Não faz muito tempo, a minha Pipira Azul mandou eu ficar atento no contrato do governo do Estado com a empresa Medtrauma.
Importada de forma misteriosa do Mato Grosso, a empresa assinou contrato de R$ 13,3 milhões para realizar serviços de ortopedia.
Detalhe: a contratação ocorreu por meio de dispensa de licitação.
Essa transação deixou fraturas com outra empresa: o Instituto de Neurocirurgia e Neurologia da Amazônia (INAO), que era detentor do contrato.
No início do ano, o conselheiro do Tribunal de Contas do Estado (TCE) Walmir Ribeiro pediu explicações à secretária de Estado de Saúde, Paula Mariana.
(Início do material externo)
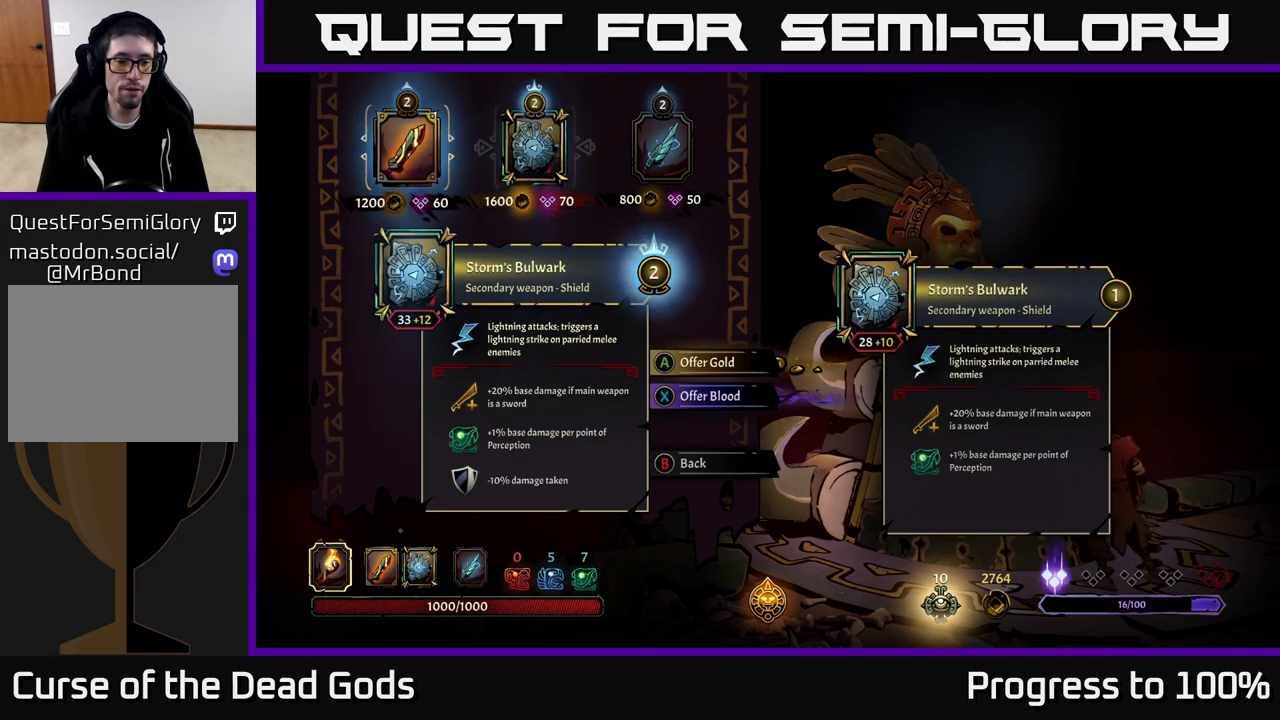
{"buttons": [], "left_stick": "center", "right_stick": "center", "events": [[133, "left_stick", "center"]]}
Veja aqui.
Supõe-se que as explicações foram dadas e recomendações feitas.
Voltando à Pipira Azul.
Segundo a pequena ave, o saldo do contrato milionário da Medtrauma teria acabado em tempo recorde.
Disse que a Secretaria de Saúde estaria se “organizando” para pagar os procedimentos realizados sem cobertura contratual.
Se isso aconteceu, é algo muito grave.
E a Pipira não costuma inventar história.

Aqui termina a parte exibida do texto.